There are 2 best solutions below

2
ouroboros1 On

Edit: adjusted answer to make sure that it works with duplicate values in column 'a'.


Here's one approach:

Data

N.B. Below changing 'a' from [1., 2., 3.] to [1., 1., 3.] to exemplify the need for an extra temporary column 'idx' for the groupby.

import polars as pl

# changing 'a' from `[1., 2., 3.]` to `[1., 1., 3.]` to exemplify need temp `idx`
df_test = pl.DataFrame({'a': [1., 1., 3.], 
                        'b': [[2,2,2], [3,3,3], [4,4,4]]})
df_test

shape: (3, 2)
┌─────┬───────────┐
│ a   ┆ b         │
│ --- ┆ ---       │
│ f64 ┆ list[i64] │
╞═════╪═══════════╡
│ 1.0 ┆ [2, 2, 2] │
│ 1.0 ┆ [3, 3, 3] │
│ 3.0 ┆ [4, 4, 4] │
└─────┴───────────┘

Code

df_new = (
    df_test.with_columns(idx=pl.arange(0, pl.len()))
           .explode('b')
           .with_columns(new=(pl.col('a') * pl.col('b')))
           .group_by(['idx', 'a'], maintain_order=True)
           .agg(pl.col("b"), pl.col("new"))
           .drop('idx')
)

df_new

shape: (3, 3)
┌─────┬───────────┬────────────────────┐
│ a   ┆ b         ┆ new                │
│ --- ┆ ---       ┆ ---                │
│ f64 ┆ list[i64] ┆ list[f64]          │
╞═════╪═══════════╪════════════════════╡
│ 1.0 ┆ [2, 2, 2] ┆ [2.0, 2.0, 2.0]    │
│ 1.0 ┆ [3, 3, 3] ┆ [3.0, 3.0, 3.0]    │
│ 3.0 ┆ [4, 4, 4] ┆ [12.0, 12.0, 12.0] │
└─────┴───────────┴────────────────────┘

Explanation

  • First, create a column 'idx' (using pl.DataFrame.with_columns, pl.arange, and pl.len) to keep track of each row. I.e., we use this column to differentiate between rows that have the same value in 'a'.
  • Now, use pd.DataFrame.explode to get the list values for 'b' into separate rows.
  • Next, chain pl.DataFrame.with_columns to multiply column 'a' by column 'b', assigning the result to 'new'.
  • Finally, we want to get back the lists: use pl.DataFrame.group_by on columns 'idx' and 'a', adding maintain_order=True to keep the data in the correct order, and apply groupby.agg on columns 'b' and 'new'.
  • Clean up by dropping 'idx' (using pl.DataFrame.drop).
3
Hericks On

Unfortunately, polars doesn't support referencing named columns within pl.Expr.list.eval. Otherwise, that would've been the go-to solution.

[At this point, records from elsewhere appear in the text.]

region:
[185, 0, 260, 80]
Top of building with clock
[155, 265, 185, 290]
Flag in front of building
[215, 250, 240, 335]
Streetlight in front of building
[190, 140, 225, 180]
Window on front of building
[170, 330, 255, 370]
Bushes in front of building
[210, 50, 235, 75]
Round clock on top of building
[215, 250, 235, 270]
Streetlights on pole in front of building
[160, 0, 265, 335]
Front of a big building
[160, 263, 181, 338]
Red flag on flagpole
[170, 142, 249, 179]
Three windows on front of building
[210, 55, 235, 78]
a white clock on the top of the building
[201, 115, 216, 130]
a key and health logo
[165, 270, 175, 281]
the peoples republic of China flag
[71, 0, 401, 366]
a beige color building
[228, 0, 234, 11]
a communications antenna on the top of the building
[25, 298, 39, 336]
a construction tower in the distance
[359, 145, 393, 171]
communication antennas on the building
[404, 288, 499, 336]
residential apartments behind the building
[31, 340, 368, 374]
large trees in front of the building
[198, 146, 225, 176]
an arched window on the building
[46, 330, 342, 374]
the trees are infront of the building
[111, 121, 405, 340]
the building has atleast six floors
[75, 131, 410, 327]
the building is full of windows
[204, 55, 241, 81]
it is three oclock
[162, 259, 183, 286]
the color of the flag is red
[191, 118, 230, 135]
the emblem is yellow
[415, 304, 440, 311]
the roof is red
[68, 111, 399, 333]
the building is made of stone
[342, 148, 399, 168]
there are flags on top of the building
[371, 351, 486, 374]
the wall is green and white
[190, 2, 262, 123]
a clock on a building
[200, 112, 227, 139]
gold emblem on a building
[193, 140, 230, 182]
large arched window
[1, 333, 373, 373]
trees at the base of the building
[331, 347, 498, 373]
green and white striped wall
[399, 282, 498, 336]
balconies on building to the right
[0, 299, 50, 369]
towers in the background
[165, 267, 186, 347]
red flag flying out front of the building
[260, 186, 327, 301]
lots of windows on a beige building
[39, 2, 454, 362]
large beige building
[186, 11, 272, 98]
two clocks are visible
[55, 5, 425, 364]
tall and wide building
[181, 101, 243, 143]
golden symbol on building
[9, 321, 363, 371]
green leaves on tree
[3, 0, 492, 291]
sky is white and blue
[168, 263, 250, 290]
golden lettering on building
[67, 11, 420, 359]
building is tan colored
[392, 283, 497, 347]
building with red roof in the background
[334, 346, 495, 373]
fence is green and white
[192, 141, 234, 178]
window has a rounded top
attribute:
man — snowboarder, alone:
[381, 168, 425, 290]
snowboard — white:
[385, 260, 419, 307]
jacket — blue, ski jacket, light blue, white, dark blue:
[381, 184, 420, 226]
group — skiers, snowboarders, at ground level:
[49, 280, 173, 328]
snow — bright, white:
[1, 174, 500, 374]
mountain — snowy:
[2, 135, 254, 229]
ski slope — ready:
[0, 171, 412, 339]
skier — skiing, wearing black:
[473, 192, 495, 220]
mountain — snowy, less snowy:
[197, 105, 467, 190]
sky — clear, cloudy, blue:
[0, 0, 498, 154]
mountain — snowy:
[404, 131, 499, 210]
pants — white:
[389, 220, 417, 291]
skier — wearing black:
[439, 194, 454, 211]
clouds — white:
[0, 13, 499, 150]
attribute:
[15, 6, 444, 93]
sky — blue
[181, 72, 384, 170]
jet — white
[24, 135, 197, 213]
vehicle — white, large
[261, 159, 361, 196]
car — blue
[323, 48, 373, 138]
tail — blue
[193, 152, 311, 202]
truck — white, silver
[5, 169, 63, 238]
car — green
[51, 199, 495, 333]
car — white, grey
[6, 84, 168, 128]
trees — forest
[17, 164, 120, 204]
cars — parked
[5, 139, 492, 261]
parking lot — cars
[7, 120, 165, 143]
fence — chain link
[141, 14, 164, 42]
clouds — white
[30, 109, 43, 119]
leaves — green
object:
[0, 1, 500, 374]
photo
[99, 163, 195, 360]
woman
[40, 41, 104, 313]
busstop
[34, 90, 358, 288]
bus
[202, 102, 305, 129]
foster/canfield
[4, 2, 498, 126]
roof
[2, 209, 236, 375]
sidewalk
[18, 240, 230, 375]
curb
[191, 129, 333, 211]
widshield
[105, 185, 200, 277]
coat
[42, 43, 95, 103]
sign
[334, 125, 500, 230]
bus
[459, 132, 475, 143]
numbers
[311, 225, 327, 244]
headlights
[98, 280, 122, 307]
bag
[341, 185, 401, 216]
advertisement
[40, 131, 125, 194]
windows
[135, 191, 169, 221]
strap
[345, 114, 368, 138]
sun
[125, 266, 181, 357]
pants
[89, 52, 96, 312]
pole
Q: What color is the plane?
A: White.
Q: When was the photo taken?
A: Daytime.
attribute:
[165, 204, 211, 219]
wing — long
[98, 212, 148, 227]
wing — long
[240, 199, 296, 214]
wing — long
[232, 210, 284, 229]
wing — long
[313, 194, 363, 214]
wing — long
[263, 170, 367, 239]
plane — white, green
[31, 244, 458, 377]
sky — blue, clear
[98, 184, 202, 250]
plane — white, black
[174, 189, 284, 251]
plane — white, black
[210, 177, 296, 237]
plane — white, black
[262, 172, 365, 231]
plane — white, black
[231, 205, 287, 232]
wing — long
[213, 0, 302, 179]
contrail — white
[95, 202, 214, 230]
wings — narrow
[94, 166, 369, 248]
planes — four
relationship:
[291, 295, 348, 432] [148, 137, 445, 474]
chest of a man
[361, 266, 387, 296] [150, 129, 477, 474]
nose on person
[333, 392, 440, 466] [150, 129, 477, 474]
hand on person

I think, the solution by @ouroboros1 is already on the right track by exploding the column, performing the operation, and imploding again. However, it can be simplified quite a bit as follows.

(
    df_test
    .with_columns(
        (
            pl.col("b").explode() * pl.col("a")
        )
        .implode().over(pl.int_range(pl.len()))
        .alias("new")
    )
)
shape: (3, 3)
┌─────┬───────────┬────────────────────┐
│ a   ┆ b         ┆ new                │
│ --- ┆ ---       ┆ ---                │
│ f64 ┆ list[i64] ┆ list[f64]          │
╞═════╪═══════════╪════════════════════╡
│ 1.0 ┆ [2, 2, 2] ┆ [2.0, 2.0, 2.0]    │
│ 2.0 ┆ [3, 3, 3] ┆ [6.0, 6.0, 6.0]    │
│ 3.0 ┆ [4, 4, 4] ┆ [12.0, 12.0, 12.0] │
└─────┴───────────┴────────────────────┘

Especially, we can avoid explicitly creating and dropping the index column as well as the pl.DataFrame.group_by().agg() construct, which would become more tedious to handle if the DataFrame had more columns.